Emmanuel Macron inaugurates the Olympic aquatic center 100 days before the competition

A swimming pool that looks like an “architectural and ecological feat” for the Elysée, despite the hiccups of online swimming events. This Thursday, Emmanuel Macron inaugurates the Olympic aquatic center in Saint-Denis, which will notably host the synchronized swimming, diving and water polo events during the Olympics.

With “the largest concave wooden frame in the world”, this “showcase of French know-how” makes it possible “to reduce the building’s energy consumption by 30%”, explained to the press an advisor to the head of the State, who will meet workers who participated in its construction.

Basins “which can be passed on to residents”

In addition, it is the only permanent site built for next summer’s Olympic Games, to which we can add the Arena Porte de la Chapelle, an old project financed thanks to the Games.
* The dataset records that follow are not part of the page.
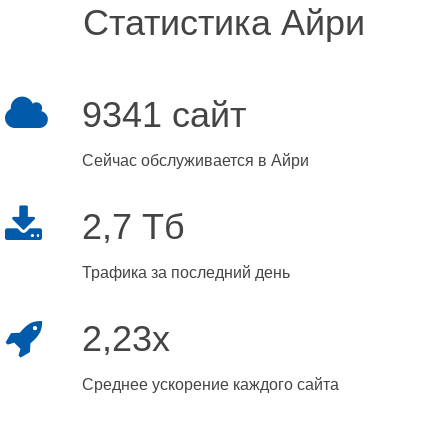
Статистика Айри
9341 сайт
Сейчас обслуживается в Айри
2,7 Тб
Трафика за последний день
2,23x
Среднее ускорение каждого сайта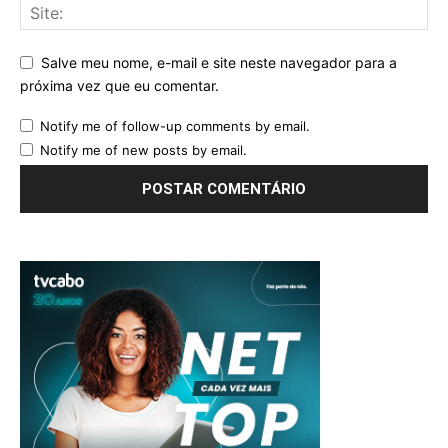
Salve meu nome, e-mail e site neste navegador para a
próxima vez que eu comentar.
Notify me of follow-up comments by email.
Notify me of new posts by email.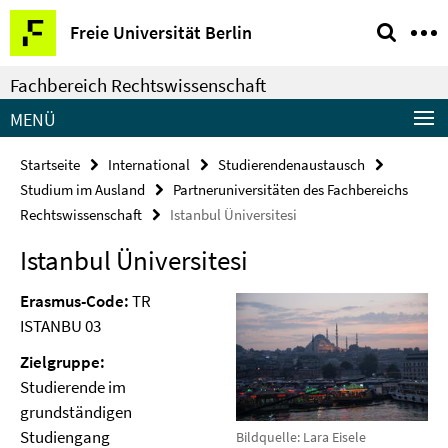
Springe
Service-
Freie Universität Berlin
direkt
Navigation
zu
Fachbereich Rechtswissenschaft
Inhalt
MENÜ
Startseite
International
Studierendenaustausch
Studium im Ausland
Partneruniversitäten des Fachbereichs
Rechtswissenschaft
Istanbul Üniversitesi
Istanbul Üniversitesi
Erasmus-Code:
TR
ISTANBU 03
Zielgruppe:
Studierende im
grundständigen
Studiengang
Bildquelle: Lara Eisele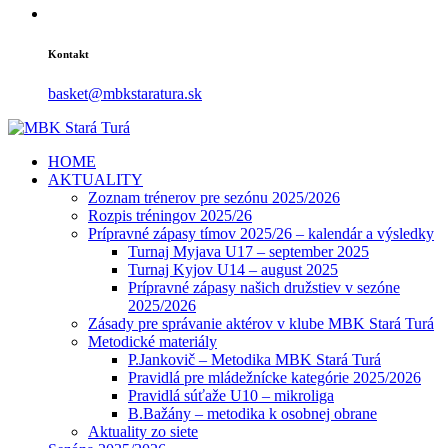
Kontakt
basket@mbkstaratura.sk
HOME
AKTUALITY
Zoznam trénerov pre sezónu 2025/2026
Rozpis tréningov 2025/26
Prípravné zápasy tímov 2025/26 – kalendár a výsledky
Turnaj Myjava U17 – september 2025
Turnaj Kyjov U14 – august 2025
Prípravné zápasy našich družstiev v sezóne
2025/2026
Zásady pre správanie aktérov v klube MBK Stará Turá
Metodické materiály
P.Jankovič – Metodika MBK Stará Turá
Pravidlá pre mládežnícke kategórie 2025/2026
Pravidlá súťaže U10 – mikroliga
B.Bažány – metodika k osobnej obrane
Aktuality zo siete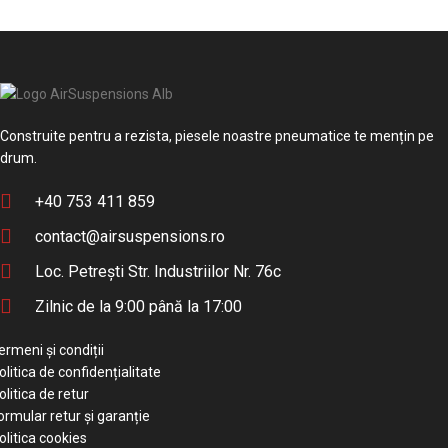
Construite pentru a rezista, piesele noastre pneumatice te mențin pe
drum.
+40 753 411 859
contact@airsuspensions.ro
Loc. Petrești Str. Industriilor Nr. 76c
Zilnic de la 9:00 până la 17:00
ermeni și condiții
olitica de confidențialitate
olitica de retur
ormular retur și garanție
olitica cookies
This will therefore be an important legacy for Seine-Saint-Denis, the poorest department in France where one in two students does not know how to swim when entering sixth grade, according to the public authorities.

“Thanks to the Games and the two swimming pool plans initiated with the department, 18 new pools out of ten swimming pools have been built or renovated, which can be passed on to residents,” according to the presidency. After inaugurating the “athletes’ village” at the end of February, also in this suburb north of the capital, Emmanuel Macron is ramping up the preparations.

Line swimming will be in Nanterre

The birth of the aquatic center, for a total amount of 188 million euros including the footbridge which spans the A1 motorway to connect it to the Stade de France, was not without its ups and downs.

The Elysée is delighted today with a site “delivered a month in advance” and a budget “in line” with that which was set in 2020. But in the application file, the Olympic swimming pool was to cost less than 70 million euros, a cost refined to 90 million euros in the final project submitted in September 2017.

A forecast envelope which then exploded and forced the organizers to rework their project in 2020: the Olympic Aquatic Center (CAO) and its 5,000 places will therefore not accommodate in-line swimming, one of the three key sports of the Games, with athletics and gymnastics.

The swimming races will take place at the Arena La Défense, in Nanterre, with two temporary pools which, at the end of the Games, will be installed in two other towns in Seine-Saint-Denis (Sevran and Bagnolet).